▶ [Etkinlikler]
A – Sır kitabı üzerine yazıda "Hayatımda ilk defa" sözlerinden "karşı karşıya kaldım." sözlerine kadar uzanan her şeyi aynen tekrarlayın.
B – Sır kitabı üzerine yazıya göre şu soruları yanıtlayın:
(i) Yazı sahibi kitabın son kaç sayfasına girmişken okumayı bıraktı?
(ii) Yazı sahibi daha önce hangi kitabı da almıştı?
(iii) Hangi karakter ölünce yazı sahibi kitabın belki düzeleceğini düşündü?

21 Haziran 2010 Pazartesi

NERMİN BEZMEN - SIR

Hayatımda ilk defa bir kitabı son 100 sayfasına girdiğim halde bıraktım. Kitabı okudukça kendimi daha bir kirlenmiş hissettim. Belki de beni bu kadar kötü hissettiren, iyi bir ailede yetişmesine rağmen bu kadar karmaşık ve anlaşılmaz bir zihniyete sahip karakterlerinden kaynaklanıyordu.

Sözde sevdiği adamı arındıracağını, onu kurtaracağını zannediyorsunuz okurken ama hiç beklendiği gibi gitmiyor. Okumuş olanlar bilirler, tam Nigel öldü belki düzelir dedim (çünkü kitabı okuyabilecek kadar iyi olsun isterdim, ne de olsa Aurora'nın İncileri'ni de almıştım) ama yine Hüma'nın çılgınlık tabir ettiği başı bozuk davranışları ile karşı karşıya kaldım.

Tabiiki en sonunda pes ettim. Öyle ki kitaplığımda bulunduğunu bile kimsenin görmesini istemeyeceğim türden bir kitap anım oldu SIR...

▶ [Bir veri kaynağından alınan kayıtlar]

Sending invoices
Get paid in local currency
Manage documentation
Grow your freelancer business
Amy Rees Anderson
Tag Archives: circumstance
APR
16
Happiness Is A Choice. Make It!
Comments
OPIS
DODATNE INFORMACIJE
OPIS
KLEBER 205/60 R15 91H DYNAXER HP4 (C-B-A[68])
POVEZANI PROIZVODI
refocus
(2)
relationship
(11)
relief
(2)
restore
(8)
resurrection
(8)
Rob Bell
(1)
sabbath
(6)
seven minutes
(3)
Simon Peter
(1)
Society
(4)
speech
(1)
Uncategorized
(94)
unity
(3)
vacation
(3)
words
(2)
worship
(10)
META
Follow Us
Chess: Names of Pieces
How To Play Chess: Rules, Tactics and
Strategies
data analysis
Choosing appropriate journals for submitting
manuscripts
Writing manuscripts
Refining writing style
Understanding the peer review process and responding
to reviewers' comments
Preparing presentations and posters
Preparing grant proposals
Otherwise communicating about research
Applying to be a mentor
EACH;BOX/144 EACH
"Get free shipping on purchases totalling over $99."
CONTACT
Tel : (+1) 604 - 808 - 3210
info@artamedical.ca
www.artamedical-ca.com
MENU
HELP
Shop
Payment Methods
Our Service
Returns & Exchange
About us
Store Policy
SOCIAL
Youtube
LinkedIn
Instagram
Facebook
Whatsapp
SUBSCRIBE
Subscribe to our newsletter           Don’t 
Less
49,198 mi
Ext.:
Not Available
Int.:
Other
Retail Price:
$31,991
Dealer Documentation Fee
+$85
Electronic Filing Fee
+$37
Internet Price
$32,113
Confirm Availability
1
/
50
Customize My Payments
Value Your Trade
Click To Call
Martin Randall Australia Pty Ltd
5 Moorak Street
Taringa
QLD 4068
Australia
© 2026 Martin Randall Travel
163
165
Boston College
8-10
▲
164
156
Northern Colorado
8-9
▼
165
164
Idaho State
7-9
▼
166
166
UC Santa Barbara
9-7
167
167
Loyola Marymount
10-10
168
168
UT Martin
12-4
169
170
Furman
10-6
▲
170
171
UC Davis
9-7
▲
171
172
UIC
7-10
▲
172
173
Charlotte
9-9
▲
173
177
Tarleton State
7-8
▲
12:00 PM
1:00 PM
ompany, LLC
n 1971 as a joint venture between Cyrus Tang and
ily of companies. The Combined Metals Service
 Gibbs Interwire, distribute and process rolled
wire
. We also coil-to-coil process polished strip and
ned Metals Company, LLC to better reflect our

▶ [Görev Cevapları]
A –
Hayatımda ilk defa bir kitabı son 100 sayfasına girdiğim halde bıraktım. Kitabı okudukça kendimi daha bir kirlenmiş hissettim. Belki de beni bu kadar kötü hissettiren, iyi bir ailede yetişmesine rağmen bu kadar karmaşık ve anlaşılmaz bir zihniyete sahip karakterlerinden kaynaklanıyordu.

Sözde sevdiği adamı arındıracağını, onu kurtaracağını zannediyorsunuz okurken ama hiç beklendiği gibi gitmiyor. Okumuş olanlar bilirler, tam Nigel öldü belki düzelir dedim (çünkü kitabı okuyabilecek kadar iyi olsun isterdim, ne de olsa Aurora'nın İncileri'ni de almıştım) ama yine Hüma'nın çılgınlık tabir ettiği başı bozuk davranışları ile karşı karşıya kaldım.

B –
(i) Son 100 sayfasına.
(ii) Aurora'nın İncileri'ni.
(iii) Nigel.